Extrait du document:

═══

Architecture militaire
Le plan régulier du château de Dourdan est caractéristique du système philippien
LE SYSTÈME PHILIPPIEN
De nombreux vestiges, témoins de l’époque philipienne, sont encore visibles
En matière d’architecture castrale, le règne de Philippe Auguste marque l’apparition d’une rationalisation tranchant sur les modes constructifs empiriques et créatifs du XIIe siècle. Ce roi et son administration introduisent dans le royaume le système philippien. Il fit école jusqu’au XVe siècle, bien au-delà des frontières du royaume.
Ce nouveau système défensif sert de modèles à de nombres de forteresses en France :
- des tours maîtresses : Rouen, Vernon, Gisors, Chinon, Dourdan, Villeneuve-sur-Yonne, Montlhéry…
- des enceintes castrales : Yèvre-le-Châtel…
Le château de Dourdan, l’une des dernières fortifications construites par le roi Philippe-Auguste, est l’expression la plus aboutie du système dit philippien.
En 1226, Robert III de Dreux fait ériger le château de Nesles-en-Tardenois (commune de Seringes et Nesles, département de l’Aisne), dont le plan est la copie exacte du château de Dourdan. Le donjon est également une tour d’angle isolée par son propre fossé.
Le système philippien est d’une grande simplicité
Les plans sont réguliers : carrés, rectangles ou polygones. Chacun de leurs angles est flanqué par des tours circulaires. Distantes de 30 à 60 m, elles permettent le tir de flanquement réciproque à l’aide des armes de place, tels les arbalètes ou les arcs.
Le château de Dourdan est l’un des seuls édifices d’Île-de-France qui ait conservé l’essentiel de ses structures défensives : fossés secs, courtines, tours, châtelet d’entrée et donjon. Un pont-levis et une herse assuraient autrefois sa défense. Des archères percées sur les flancs des tours sont encore visibles.
Lorsque le roi séjourne au château de Dourdan, il réside dans le logis royal situé autrefois le long de la courtine sud. Il subsiste un unique témoignage de ce bâtiment aujourd’hui disparu. Il est visible sur la célèbre enluminure du mois d’avril des Très Riches Heures du duc de Berry (vers 1410).
Le château médiéval du Louvre
Le plan du premier Louvre est de type philippien. C’est un carré à quatre tours d’angles et une tour intermédiaire par face, ceint d’un fossé à escarpe et contrescarpe maçonnées. Le plan se complète par une ou plusieurs portes, situées au milieu d’une des faces, pratiquées entre deux tours. Le système philippien s’adapte au monde féodal. Sa caractéristique est la généralisation de la tour maîtresse circulaire. La tour du Louvre à Paris, dont relevaient tous les fiefs de la couronne, en est le modèle.

═══

Données fournies:
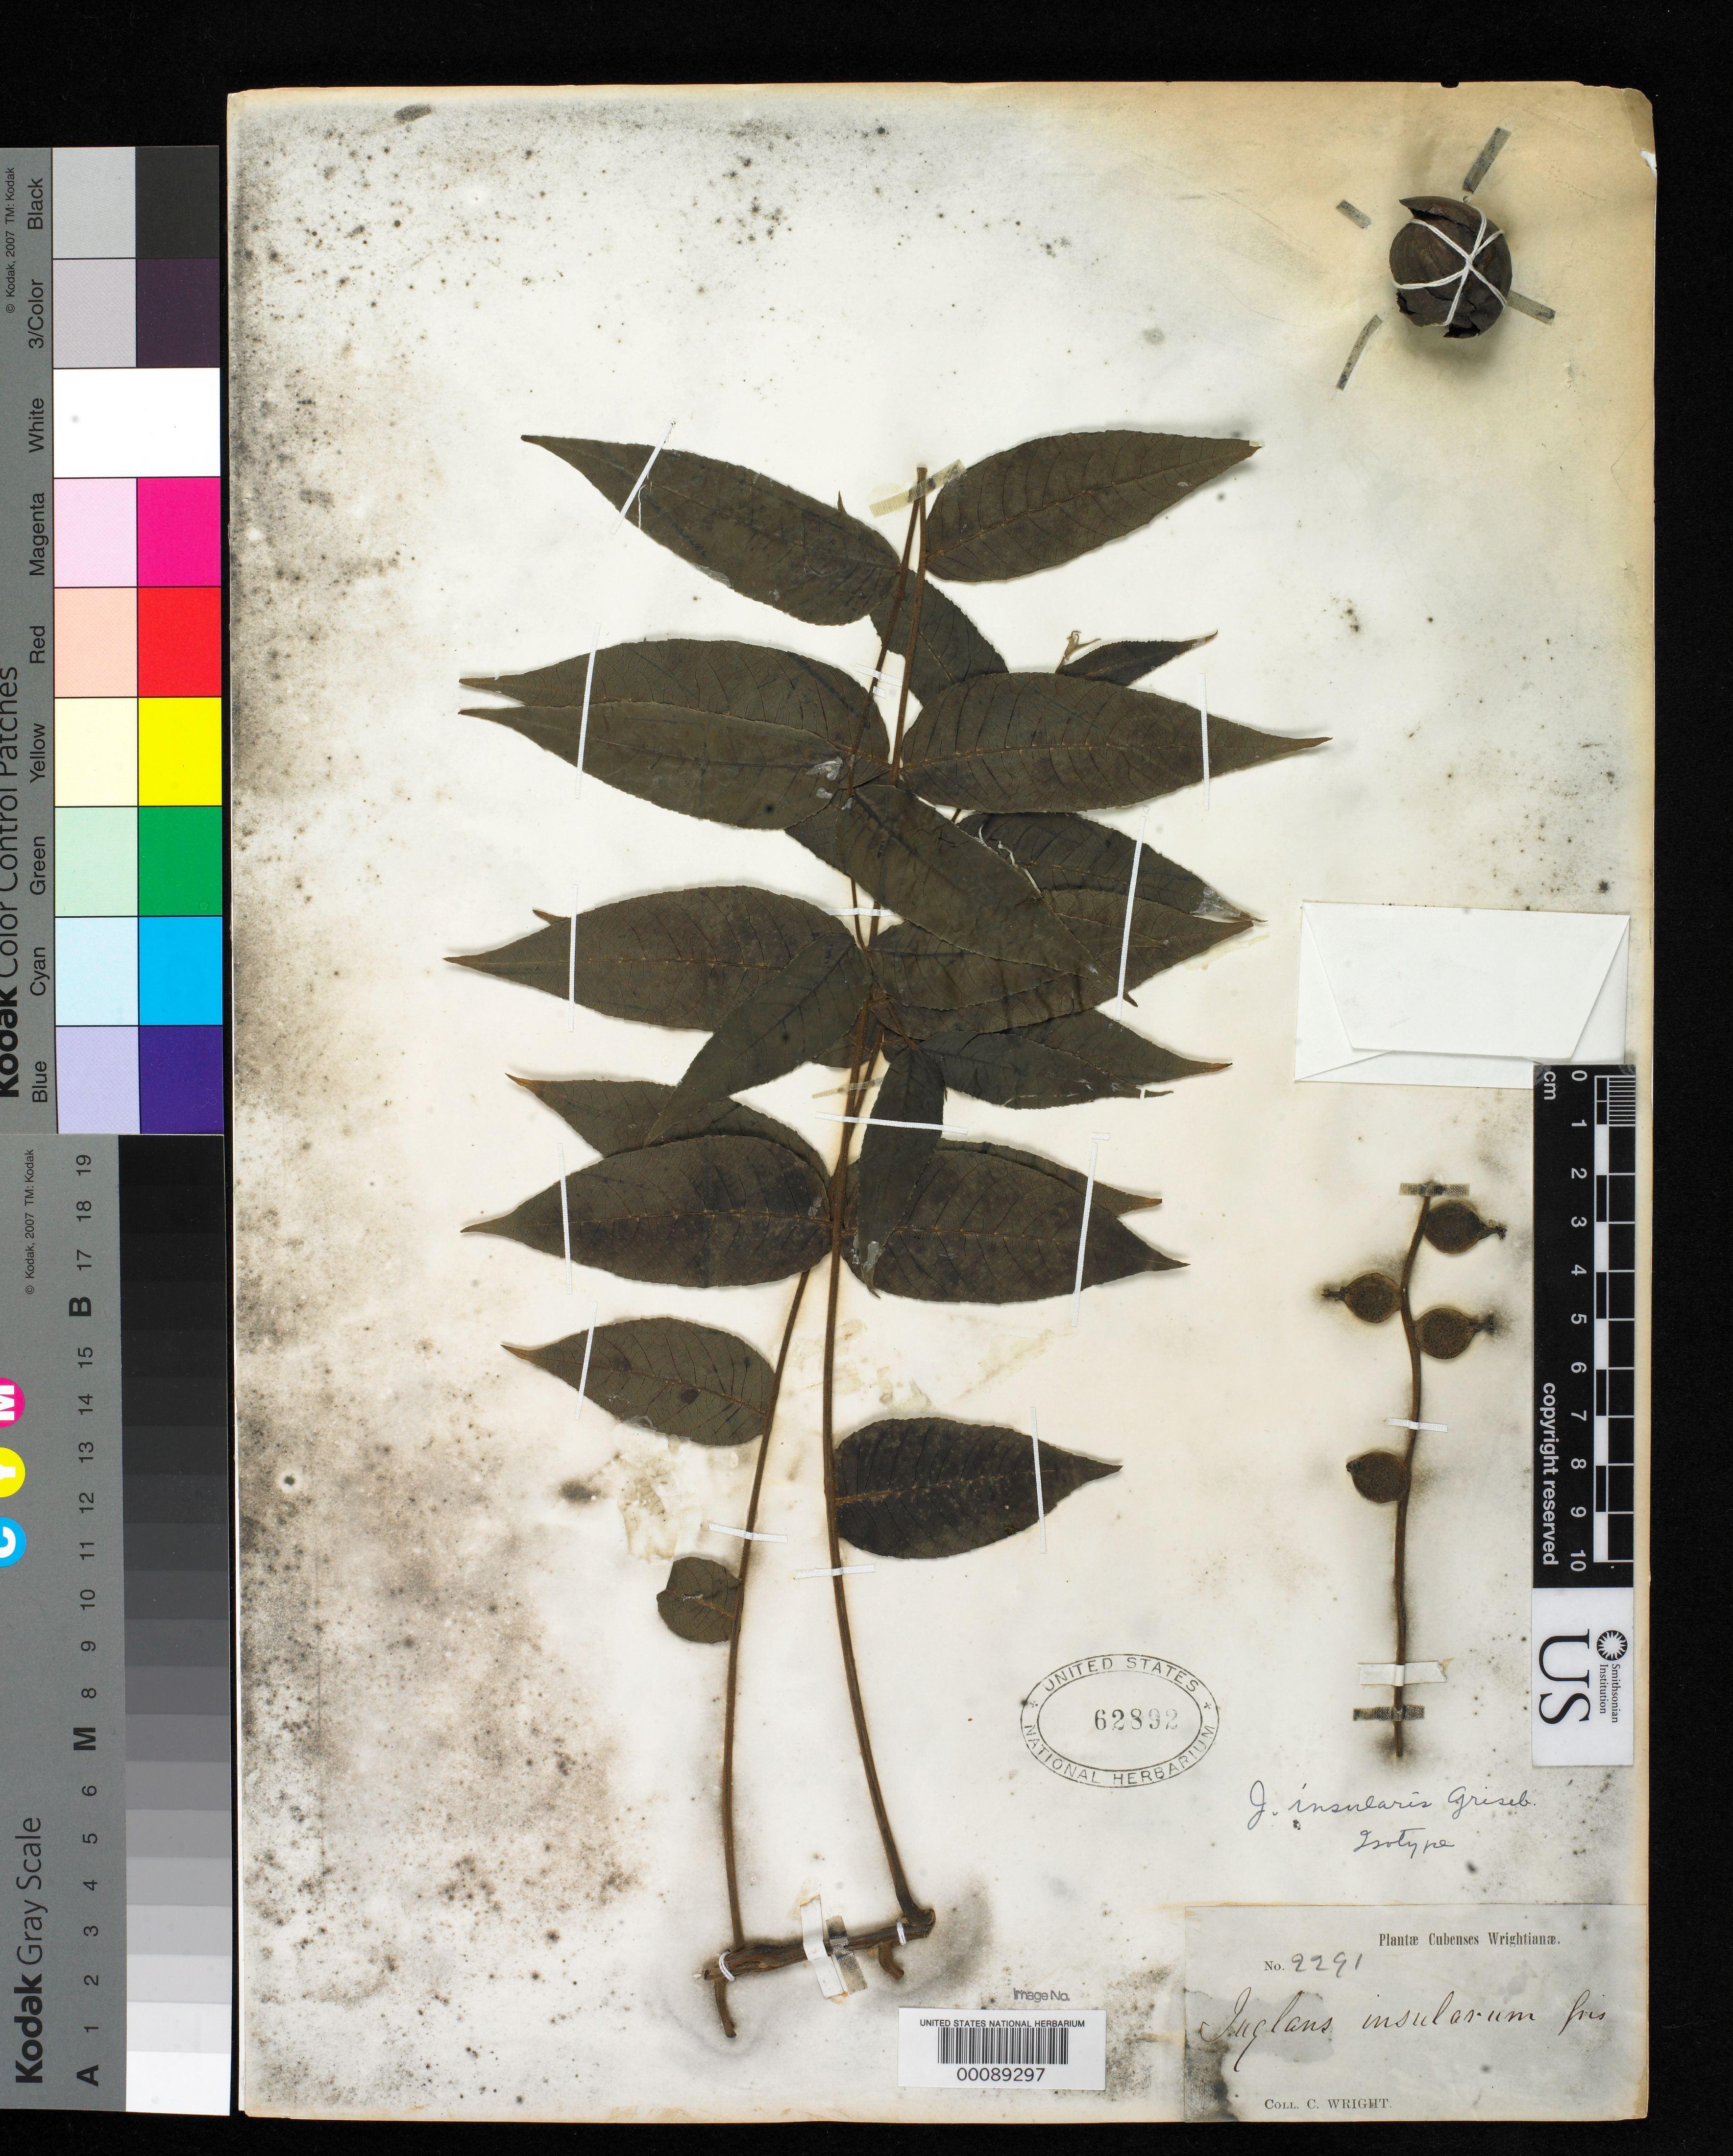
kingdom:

═══

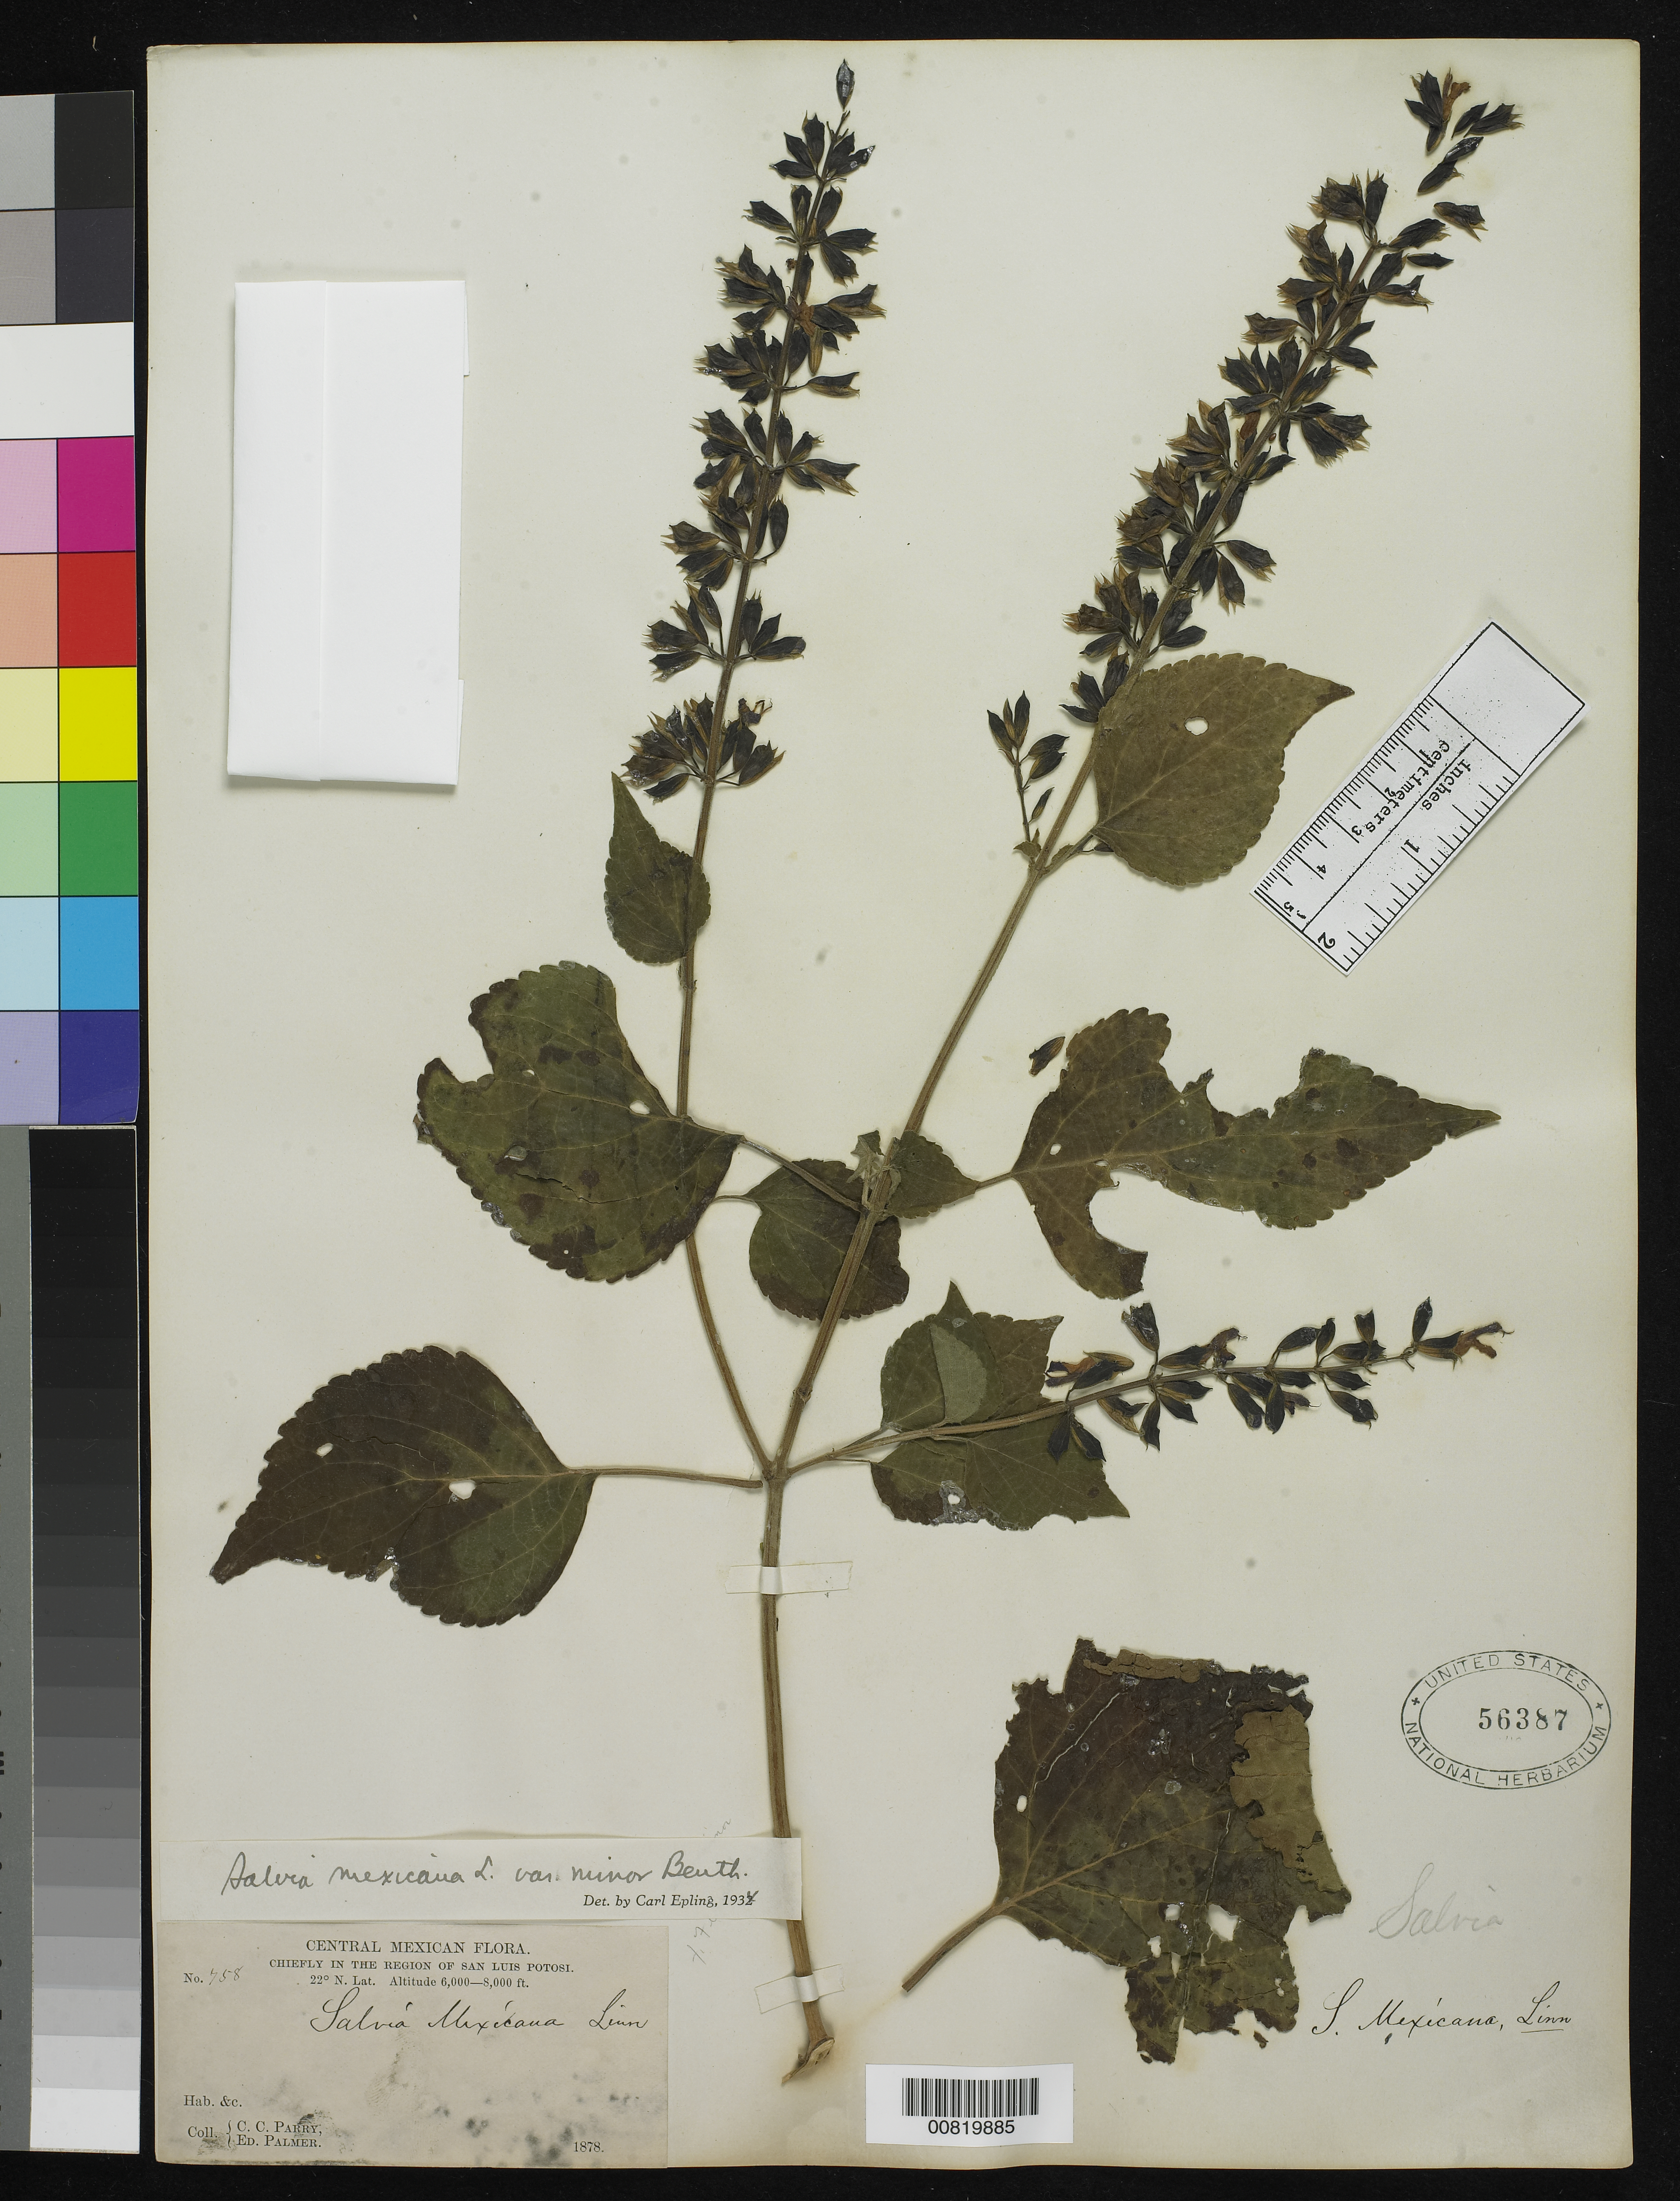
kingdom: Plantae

═══

Tâches à réaliser:
A. Reproduisez sans modification le passage du texte sur le système philippien qui commence aux mots « Lorsque le roi » et se termine après « Berry (vers 1410). ».
B. Poursuivez le texte sur le système philippien et le château de Dourdan à la suite de sa dernière phrase.

Réponses par tâche:
A.
Lorsque le roi séjourne au château de Dourdan, il réside dans le logis royal situé autrefois le long de la courtine sud. Il subsiste un unique témoignage de ce bâtiment aujourd’hui disparu. Il est visible sur la célèbre enluminure du mois d’avril des Très Riches Heures du duc de Berry (vers 1410).

B.
LES ÉLÉMENTS REMARQUABLES
Le châtelet d’entrée
L’ouvrage d’entrée se compose d’un arc brisé, flanqué de deux tours semi-circulaires percées d’archères. L’entrée du château est assurée par des éléments d’arrêts défensifs : archères, assommoir et herse. Situé devant le châtelet, un pont-levis à flèches permettait le franchissement des fossés secs. Ce pont-levis est remplacé en 1742 par un pont dormant en pierre.
Les tours
Les murailles sont défendues par les courtines crénelées et par neuf tours circulaires : quatre tours aux angles, trois tours médianes et deux tours jumelles pour le châtelet. Elles sont toutes plus larges à leur base grâce à un talus externe plein construit en grès pour éviter la sape. Chacune possédait au moins deux niveaux voûtés sur croisées d’ogives. Leurs murs sont percés d’archères décalées de niveau à niveau.
Les tours crénelées étaient autrefois couvertes d’un toit, peut-être garni d’une ceinture de hourds en bois. L’équidistance des tours assurent une défense de l’enceinte tous les 20 à 30 mètres.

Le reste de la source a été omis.